Nigel Farage, the leader of UKIP, tapped into the angry voter during the Brexit entrada. Credit:Getty Images
5. The simply thing to fright is fright itself
'Projection Fearfulness' is said to have won the Scottish referendum fence: a loud and relentless barrage of bad news about what independence would mean for the Scots.
In the Brexit fence, the Remain campaign was repeatedly derided every bit 'Projection Fear Marker 2', for its dire predictions of post-Brexit economic woe.
But Leave played on fear also – and much more finer.

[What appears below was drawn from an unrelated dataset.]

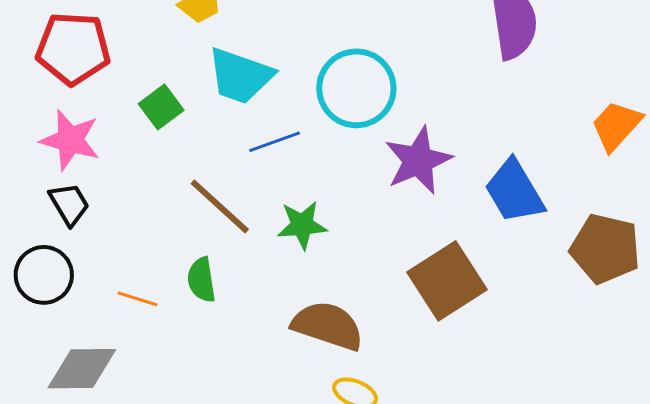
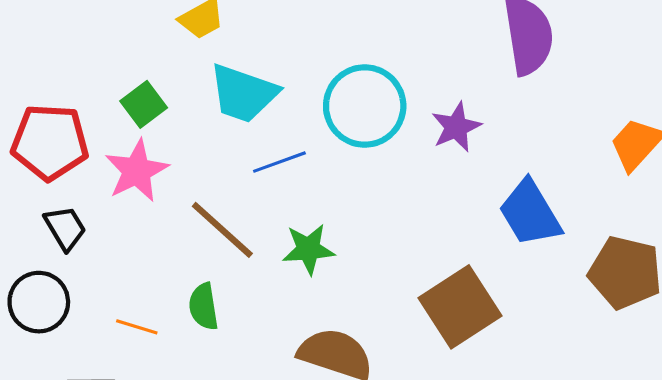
red pentagon: (73, 49) -> (50, 142), moved
green square: (161, 107) -> (144, 104), moved
pink star: (70, 140) -> (137, 171), moved, turned 30
purple star: (418, 161) -> (456, 127), moved, size x0.7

This was fear of immigrants taking jobs, taking houses, taking school places, taking infirmary beds.
This was fear of Brussels smothering British justice and strangling business with red tape.
This was fear of the rising of Deutschland as a bigger, stronger European power.
This was fear of the dead-weight outcome of Greece etc on the continent's economy.
Just information technology was mostly fright of immigrants.
A taxi driver in Liverpool told me last month he voted for Brexit because "one of my passengers was raped by a group of Somali men at a nightclub".
I asked him what that had to do with the EU.
He didn't answer.
Fear of immigrants is the political theme of the last 2 years, at least. As a tool to mobilise voters, it works.
And Trump owns it.
half-dozen. Bonus points
And then not to leave you utterly depressed, here are a couple of comforting points.
- In both the Brexit and Scottish referenda, the side with the almost legacy media back up won the 24-hour interval.
- Hillary Clinton has several qualities that David Cameron lacked.
- None of the major Brexit proponents, not even Boris Johnson, had been recorded boasting virtually grabbing women'due south undercarriage.